In generale la riscoperta del pensiero magico, il Magical thinking cui ha dedicato studi Eugene Subbotsky, è fondamentale perché insegna a connettere con più elasticità e a scardinare la fissità causale. Come lo specchio di Harry Potter non produce solo la riflessione dell’immagine ma di quel che non c’è: la nostalgia di non avere conosciuto i genitori. Con un effetto contrario a quello della mera realtà fisica. Sono connessioni che servono a renderci più prensili dal punto di vista neurocognitivo. In breve, più intelligenti rispetto al meno fertile approccio determinista.

 

È il web un altro specchio di Potter?

Un topos sbagliato della contemporaneità è che il digitale stia inquinando i processi formativi. È chiaro che a un adolescente fa male passare troppe ore sullo smartphone, ma gli aspetti positivi sono preponderanti. La possibilità di assistere a uno spettacolo lontano, le connessioni dei saperi, il ritmo transnazionale e l’accessibilità delle conoscenze sono stati una rivoluzione che ha cambiato le modellizzazioni del cervello chiudendo come da calendario, nel ’99, un secolo non breve ma raggelante.

 

Raggelante?

Da fine Ottocento, l’Occidente aveva investito energie nel pensiero astratto, cominciando a cancellare le emozioni dai processi di formazione istituzionali, degradandole a elemento popolare e cercando di stabilizzare tutte le scienze. Il Novecento è stato un secolo terrificante se pensiamo che ci sono stati scrittori che hanno fatto dell’assenza di emozioni la cifra, quasi un brand aristocratico. Come Calvino. Chieda a chi ha letto a scuola ‘Il barone rampante’ quanto si è annoiato. Le neuroscienze invece vedono nelle emozioni il portale della realtà, nei meccanismi neurofisiologici gli interruttori per accedere ai ricordi, la madeleine proustiana.

 

Al posto di Calvino?

Leggere Pasolini.

 

La narrazione politica s’è aggiornata? Cosa pensa della scorsa campagna elettorale?
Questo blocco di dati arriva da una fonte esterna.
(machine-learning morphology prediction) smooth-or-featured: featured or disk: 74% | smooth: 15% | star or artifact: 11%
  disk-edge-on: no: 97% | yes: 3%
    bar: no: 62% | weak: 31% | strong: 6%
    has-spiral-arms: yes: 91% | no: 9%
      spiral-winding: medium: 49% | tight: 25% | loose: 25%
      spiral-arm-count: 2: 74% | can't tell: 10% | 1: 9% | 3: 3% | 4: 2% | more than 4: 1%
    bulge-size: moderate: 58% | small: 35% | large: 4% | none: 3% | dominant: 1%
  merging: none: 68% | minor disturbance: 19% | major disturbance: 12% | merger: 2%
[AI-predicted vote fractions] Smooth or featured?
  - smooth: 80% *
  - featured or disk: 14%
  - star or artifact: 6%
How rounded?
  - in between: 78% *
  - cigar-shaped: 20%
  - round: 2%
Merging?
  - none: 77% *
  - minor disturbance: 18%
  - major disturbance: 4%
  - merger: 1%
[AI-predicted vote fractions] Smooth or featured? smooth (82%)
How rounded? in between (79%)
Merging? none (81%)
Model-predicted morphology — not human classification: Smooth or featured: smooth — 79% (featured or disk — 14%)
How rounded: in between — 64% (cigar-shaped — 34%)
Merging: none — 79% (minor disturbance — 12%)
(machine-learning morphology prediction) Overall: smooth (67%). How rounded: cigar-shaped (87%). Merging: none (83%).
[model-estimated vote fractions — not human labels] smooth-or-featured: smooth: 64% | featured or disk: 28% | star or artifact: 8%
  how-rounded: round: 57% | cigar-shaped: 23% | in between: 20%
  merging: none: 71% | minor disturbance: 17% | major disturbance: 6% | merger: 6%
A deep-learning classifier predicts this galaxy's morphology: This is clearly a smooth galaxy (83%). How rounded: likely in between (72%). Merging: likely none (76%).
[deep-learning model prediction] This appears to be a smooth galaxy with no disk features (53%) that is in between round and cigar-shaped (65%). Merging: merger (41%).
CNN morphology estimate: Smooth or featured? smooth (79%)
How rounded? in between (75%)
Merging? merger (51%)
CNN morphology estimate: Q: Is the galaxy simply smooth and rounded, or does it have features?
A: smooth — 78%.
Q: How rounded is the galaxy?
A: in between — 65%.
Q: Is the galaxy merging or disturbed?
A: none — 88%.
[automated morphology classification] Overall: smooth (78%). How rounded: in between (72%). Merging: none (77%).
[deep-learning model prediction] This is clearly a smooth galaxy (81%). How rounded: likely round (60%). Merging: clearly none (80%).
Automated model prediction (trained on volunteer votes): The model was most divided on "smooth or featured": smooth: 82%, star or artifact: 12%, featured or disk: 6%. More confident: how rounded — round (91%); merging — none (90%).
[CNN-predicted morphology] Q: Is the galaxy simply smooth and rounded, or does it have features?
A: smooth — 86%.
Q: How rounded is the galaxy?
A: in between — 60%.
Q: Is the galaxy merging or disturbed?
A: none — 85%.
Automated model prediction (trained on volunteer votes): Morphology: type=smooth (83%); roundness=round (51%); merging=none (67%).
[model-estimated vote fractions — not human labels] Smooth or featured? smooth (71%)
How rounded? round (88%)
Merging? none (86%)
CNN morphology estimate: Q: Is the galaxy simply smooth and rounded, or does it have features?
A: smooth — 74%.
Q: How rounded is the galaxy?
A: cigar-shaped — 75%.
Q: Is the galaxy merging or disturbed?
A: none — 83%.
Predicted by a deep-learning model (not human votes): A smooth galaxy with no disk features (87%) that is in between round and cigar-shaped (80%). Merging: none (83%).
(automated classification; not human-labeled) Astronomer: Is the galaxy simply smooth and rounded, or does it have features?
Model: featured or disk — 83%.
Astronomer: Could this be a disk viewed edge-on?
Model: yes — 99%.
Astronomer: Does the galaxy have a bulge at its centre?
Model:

Enrico Letta dal punto di vista narratologico è premoderno, è ricorso a categorie manichee di ‘angeli e demoni’ che non esistono più. Il suo mondo narrativo personale qual era? Che ha insegnato a Parigi? Invece Giorgia Meloni aveva una storia: la genealogia del fascismo e il relativo distacco, una mamma che ha scritto più di cento romanzi rosa, l’abbandono paterno in tenera età. Si è raccontata al presente e in prima persona: ‘Io sono Giorgia’. Come i personaggi di ‘Hunger Games’. Il Pd sembrava la Scolastica medievale.

 

Come sta cambiando la narrativa?

Con il drastico spostamento della focalizzazione sul soggetto che racconta “in prima” mentre sperimenta, favorendo la perfusione tra testo e lettore. C’è una forte tendenza all’immersività, perciò le serie tv prevalgono sul cinema: lo spettatore non desidera la fine della storia, preferisce la serializzazione.

 

Cosa sono i ricordi?

Utensili neurocognitivi fondamentali per la progettazione del futuro, rettificati continuamente nel cervello da storie successive.

 

A cosa serve la Teoria della mente?

Il Mind Reading è la capacità di “leggere” gli altri dalle parole, dalle espressioni. Per migliorare questa comprensione abbiamo bisogno di dislocarci in ambienti reali o finzionali diversi. Se per una sera sono stato Amleto, quando incontrerò un Amleto capirò com’è fatto.